▶ _AIM OF THE TASK_:
Gather every line of the records below that contains the string "confirmed", and copy each of those lines in full.

▶ _INPUT_:
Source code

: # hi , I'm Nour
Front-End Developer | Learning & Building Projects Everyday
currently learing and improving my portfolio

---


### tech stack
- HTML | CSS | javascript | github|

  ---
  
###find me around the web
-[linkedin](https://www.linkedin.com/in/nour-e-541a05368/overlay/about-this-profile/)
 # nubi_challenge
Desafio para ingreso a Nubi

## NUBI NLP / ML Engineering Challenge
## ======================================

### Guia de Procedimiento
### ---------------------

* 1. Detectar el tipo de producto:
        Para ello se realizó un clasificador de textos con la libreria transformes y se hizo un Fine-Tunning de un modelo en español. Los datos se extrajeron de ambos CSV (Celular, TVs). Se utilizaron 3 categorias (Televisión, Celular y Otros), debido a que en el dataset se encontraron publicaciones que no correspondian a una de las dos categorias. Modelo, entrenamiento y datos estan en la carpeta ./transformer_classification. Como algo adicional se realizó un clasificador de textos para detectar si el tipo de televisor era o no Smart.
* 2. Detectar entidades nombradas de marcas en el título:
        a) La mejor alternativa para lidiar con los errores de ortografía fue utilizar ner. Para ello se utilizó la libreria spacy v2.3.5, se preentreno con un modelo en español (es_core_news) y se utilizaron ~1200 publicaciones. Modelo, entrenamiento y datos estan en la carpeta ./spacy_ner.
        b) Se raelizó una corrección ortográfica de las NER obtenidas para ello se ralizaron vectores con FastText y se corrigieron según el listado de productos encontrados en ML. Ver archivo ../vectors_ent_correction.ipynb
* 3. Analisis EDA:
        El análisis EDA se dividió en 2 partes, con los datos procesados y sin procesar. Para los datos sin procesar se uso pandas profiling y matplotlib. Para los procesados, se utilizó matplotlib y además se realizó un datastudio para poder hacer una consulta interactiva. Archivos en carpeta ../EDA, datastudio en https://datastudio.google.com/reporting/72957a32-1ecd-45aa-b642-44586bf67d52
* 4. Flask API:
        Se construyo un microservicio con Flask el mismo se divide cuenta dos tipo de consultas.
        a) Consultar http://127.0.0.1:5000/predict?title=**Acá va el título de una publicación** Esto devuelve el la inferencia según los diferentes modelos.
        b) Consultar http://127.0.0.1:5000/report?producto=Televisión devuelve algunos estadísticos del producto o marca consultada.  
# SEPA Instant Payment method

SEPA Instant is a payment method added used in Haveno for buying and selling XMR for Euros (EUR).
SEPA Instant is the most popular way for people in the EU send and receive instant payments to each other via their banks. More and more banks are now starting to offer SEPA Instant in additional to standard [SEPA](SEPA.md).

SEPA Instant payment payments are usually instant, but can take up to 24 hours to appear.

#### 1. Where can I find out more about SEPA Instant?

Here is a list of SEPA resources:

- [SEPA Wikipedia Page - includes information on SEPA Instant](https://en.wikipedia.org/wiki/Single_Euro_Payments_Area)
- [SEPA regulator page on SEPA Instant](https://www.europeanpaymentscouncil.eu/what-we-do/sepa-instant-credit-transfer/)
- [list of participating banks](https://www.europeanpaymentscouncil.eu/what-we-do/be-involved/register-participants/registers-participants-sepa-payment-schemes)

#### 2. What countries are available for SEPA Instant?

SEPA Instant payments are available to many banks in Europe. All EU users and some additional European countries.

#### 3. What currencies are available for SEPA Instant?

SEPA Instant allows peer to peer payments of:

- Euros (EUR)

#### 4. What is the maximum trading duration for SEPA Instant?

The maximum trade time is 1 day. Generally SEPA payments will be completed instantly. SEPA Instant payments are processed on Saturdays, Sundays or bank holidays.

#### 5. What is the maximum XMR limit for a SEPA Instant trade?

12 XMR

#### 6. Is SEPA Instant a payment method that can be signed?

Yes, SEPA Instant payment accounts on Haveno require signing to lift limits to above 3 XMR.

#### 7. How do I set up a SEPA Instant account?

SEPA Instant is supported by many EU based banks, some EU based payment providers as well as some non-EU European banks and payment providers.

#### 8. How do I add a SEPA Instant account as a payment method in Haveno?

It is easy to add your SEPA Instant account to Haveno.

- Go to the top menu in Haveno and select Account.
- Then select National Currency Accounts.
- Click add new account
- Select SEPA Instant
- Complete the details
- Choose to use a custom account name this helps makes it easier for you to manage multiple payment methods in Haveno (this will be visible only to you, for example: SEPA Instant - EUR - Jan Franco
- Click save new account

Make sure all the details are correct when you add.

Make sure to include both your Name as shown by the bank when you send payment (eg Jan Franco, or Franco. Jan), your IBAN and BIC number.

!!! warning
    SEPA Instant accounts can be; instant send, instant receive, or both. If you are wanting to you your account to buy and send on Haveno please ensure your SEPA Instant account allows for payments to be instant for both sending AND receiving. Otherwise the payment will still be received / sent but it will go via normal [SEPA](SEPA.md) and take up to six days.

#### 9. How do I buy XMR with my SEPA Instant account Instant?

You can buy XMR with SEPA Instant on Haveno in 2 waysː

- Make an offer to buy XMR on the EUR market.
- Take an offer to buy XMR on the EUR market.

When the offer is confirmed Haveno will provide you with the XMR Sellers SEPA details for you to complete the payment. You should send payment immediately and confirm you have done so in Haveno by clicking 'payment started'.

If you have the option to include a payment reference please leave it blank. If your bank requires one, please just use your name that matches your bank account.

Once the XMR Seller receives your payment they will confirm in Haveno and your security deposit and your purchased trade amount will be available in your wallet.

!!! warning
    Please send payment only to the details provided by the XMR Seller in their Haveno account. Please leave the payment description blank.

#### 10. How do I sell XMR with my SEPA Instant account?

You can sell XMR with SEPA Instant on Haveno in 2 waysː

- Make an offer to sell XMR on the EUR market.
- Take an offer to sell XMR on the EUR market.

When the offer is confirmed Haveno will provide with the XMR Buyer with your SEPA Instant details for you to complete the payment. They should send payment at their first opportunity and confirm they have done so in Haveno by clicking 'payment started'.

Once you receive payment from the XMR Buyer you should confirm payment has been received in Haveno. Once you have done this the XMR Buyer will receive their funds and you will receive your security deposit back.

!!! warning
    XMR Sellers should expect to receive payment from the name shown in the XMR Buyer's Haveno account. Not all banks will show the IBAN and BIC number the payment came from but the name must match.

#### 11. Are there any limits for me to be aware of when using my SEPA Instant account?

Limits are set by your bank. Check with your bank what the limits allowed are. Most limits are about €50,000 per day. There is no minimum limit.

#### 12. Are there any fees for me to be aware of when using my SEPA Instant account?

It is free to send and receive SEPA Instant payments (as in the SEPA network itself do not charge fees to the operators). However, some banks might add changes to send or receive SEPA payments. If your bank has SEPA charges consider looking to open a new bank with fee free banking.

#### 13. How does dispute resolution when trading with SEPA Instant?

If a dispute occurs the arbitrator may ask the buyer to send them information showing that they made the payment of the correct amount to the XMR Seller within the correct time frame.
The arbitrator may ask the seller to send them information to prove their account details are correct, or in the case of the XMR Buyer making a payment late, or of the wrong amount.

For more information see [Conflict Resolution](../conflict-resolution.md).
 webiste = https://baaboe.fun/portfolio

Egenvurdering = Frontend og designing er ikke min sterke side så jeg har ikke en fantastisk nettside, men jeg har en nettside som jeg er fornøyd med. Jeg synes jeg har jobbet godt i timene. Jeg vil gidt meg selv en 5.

▶ _RESULT OF THE EXERCISE_:
When the offer is confirmed Haveno will provide you with the XMR Sellers SEPA details for you to complete the payment. You should send payment immediately and confirm you have done so in Haveno by clicking 'payment started'.
When the offer is confirmed Haveno will provide with the XMR Buyer with your SEPA Instant details for you to complete the payment. They should send payment at their first opportunity and confirm they have done so in Haveno by clicking 'payment started'.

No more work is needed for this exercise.